What is expected: Where the records below show the word "lime" in a line, please copy that line.
»»
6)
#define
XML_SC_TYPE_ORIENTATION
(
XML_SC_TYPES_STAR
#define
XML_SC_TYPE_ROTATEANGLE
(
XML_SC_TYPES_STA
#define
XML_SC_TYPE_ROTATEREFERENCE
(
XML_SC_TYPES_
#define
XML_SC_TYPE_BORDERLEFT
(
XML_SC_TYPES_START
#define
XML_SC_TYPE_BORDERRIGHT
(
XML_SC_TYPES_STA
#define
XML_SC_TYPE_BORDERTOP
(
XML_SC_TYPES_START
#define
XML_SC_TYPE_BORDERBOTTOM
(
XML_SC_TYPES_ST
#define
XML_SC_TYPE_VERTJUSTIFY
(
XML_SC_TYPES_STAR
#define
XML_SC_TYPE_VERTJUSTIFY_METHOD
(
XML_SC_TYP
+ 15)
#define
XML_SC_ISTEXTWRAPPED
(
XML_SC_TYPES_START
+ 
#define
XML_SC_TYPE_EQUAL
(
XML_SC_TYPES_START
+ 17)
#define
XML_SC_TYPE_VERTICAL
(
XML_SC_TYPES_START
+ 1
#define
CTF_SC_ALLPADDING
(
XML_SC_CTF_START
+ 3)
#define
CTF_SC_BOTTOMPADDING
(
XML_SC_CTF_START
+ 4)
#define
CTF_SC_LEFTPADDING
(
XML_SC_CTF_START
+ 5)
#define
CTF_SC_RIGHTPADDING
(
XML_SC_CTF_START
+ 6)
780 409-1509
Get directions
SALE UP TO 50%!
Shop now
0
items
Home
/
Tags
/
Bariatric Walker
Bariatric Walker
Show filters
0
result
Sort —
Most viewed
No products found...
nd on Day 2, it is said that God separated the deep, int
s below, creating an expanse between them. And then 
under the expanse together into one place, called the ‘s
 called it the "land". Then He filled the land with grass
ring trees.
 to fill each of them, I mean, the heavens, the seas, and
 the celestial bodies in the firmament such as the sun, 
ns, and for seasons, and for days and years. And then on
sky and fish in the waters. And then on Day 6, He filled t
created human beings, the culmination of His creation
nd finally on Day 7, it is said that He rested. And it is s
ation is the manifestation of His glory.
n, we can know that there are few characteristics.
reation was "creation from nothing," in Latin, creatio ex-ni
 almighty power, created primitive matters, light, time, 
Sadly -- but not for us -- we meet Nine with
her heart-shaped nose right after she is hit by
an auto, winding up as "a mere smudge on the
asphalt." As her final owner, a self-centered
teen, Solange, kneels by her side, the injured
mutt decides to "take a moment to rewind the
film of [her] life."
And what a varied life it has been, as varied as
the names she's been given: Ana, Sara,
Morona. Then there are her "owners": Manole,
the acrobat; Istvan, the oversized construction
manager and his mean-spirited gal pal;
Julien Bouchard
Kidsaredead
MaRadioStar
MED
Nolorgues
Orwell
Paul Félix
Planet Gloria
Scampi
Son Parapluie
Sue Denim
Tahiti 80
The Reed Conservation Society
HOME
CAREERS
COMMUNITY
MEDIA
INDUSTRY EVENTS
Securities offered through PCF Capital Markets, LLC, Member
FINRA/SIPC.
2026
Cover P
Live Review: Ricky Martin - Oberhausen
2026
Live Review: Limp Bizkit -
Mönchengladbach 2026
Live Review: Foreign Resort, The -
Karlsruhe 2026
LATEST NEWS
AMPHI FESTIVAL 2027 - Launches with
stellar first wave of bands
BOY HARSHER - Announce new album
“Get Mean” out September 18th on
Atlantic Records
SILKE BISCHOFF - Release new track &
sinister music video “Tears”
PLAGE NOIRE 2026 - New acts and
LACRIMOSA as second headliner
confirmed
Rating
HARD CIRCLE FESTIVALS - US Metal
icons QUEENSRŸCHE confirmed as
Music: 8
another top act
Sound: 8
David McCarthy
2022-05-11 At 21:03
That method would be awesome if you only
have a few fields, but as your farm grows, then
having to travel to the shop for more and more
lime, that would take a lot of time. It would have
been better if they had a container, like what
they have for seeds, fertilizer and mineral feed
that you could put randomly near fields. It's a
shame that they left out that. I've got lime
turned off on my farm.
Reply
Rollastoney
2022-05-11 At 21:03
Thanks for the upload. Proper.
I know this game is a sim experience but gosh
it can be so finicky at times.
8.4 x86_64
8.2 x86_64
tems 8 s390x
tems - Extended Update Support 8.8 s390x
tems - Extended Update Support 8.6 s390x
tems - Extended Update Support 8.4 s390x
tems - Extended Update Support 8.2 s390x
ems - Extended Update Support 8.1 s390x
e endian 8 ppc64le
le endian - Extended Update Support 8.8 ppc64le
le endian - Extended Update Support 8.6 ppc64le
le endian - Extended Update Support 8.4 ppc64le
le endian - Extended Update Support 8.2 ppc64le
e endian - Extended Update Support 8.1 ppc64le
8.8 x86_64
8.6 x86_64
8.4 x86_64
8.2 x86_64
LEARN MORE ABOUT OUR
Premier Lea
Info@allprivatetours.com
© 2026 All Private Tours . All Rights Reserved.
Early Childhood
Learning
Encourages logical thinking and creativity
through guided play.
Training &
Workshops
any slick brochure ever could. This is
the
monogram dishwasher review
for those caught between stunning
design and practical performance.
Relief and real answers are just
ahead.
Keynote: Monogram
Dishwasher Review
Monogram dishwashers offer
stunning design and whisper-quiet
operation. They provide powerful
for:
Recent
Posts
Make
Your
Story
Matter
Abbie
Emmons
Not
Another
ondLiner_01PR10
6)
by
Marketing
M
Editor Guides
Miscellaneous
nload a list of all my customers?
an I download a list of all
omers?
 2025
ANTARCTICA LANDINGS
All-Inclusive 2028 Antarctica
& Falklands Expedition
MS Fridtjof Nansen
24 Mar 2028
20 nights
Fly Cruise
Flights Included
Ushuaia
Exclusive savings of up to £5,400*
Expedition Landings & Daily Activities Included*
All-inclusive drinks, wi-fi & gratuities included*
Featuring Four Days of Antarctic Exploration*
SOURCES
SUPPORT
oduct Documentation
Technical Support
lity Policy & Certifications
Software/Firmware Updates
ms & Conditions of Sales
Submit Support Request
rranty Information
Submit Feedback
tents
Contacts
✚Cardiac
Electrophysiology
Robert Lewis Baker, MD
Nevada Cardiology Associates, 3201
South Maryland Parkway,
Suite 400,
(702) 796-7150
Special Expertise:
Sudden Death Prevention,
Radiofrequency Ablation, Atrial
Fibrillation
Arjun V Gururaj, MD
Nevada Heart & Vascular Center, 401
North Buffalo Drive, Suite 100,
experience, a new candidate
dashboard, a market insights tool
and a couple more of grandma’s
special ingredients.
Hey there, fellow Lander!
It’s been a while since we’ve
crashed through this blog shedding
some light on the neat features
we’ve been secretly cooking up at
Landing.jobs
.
««
Response:
lime, that would take a lot of time. It would have
shame that they left out that. I've got lime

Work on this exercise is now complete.